End Price Gouging for Medications Act
Introduced on May 14, 2025 by Debbie Dingell
Sponsors (2)
House Votes
Senate Votes
AI Summary
This bill would set yearly price limits for prescription drugs. The Department of Health and Human Services would set a “reference price” for each drug every year. In federal health programs, the list price could not be higher than that amount. The reference price would be the lowest price found in certain other countries when enough data exists; if not, the price would be based on the drug’s benefits, value, patient access, and research costs.
These rules would apply to Medicare, Medicaid, CHIP, TRICARE, care from the Department of Veterans Affairs, the Federal Employees Health Benefits Program, and Indian Health programs. Drug makers would also have to offer the reference price to everyone, including people without insurance and those with private or job-based plans. For people with insurance, the plan’s payment plus your share could not be more than the reference price. Companies that overcharge would face big fines, and that money would go to the National Institutes of Health to support drug research.
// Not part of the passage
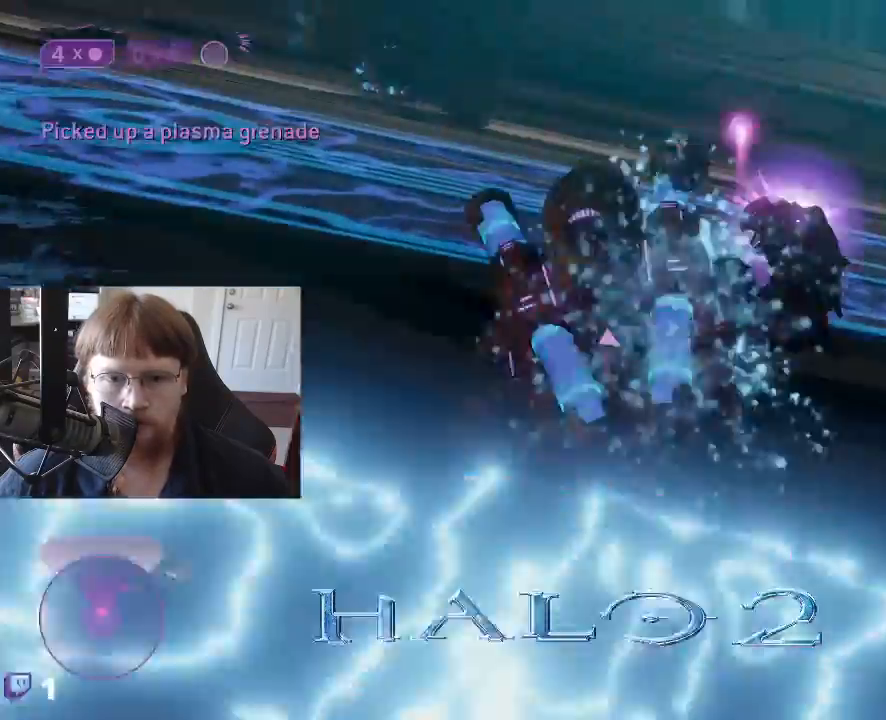
{"keys": ["a"], "events": [[133, "a", "down"]]}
The limits would cover brand-name, generic, and biologic drugs.
- Who is affected: People in Medicare, Medicaid, CHIP, TRICARE, VA care, federal employee plans, and Indian Health programs—plus everyone else, since manufacturers must offer the reference price to all individuals.
- What changes: HHS sets annual reference prices based on the lowest prices in certain countries or on factors like benefit and R&D costs; federal program prices can’t exceed that number; manufacturers must honor that price for all buyers; overcharging brings fines equal to five times the extra amount; fines fund NIH research; applies to brand, generic, and biologic drugs.
- When: Reviewed and updated each year; penalty funds are transferred to NIH each year.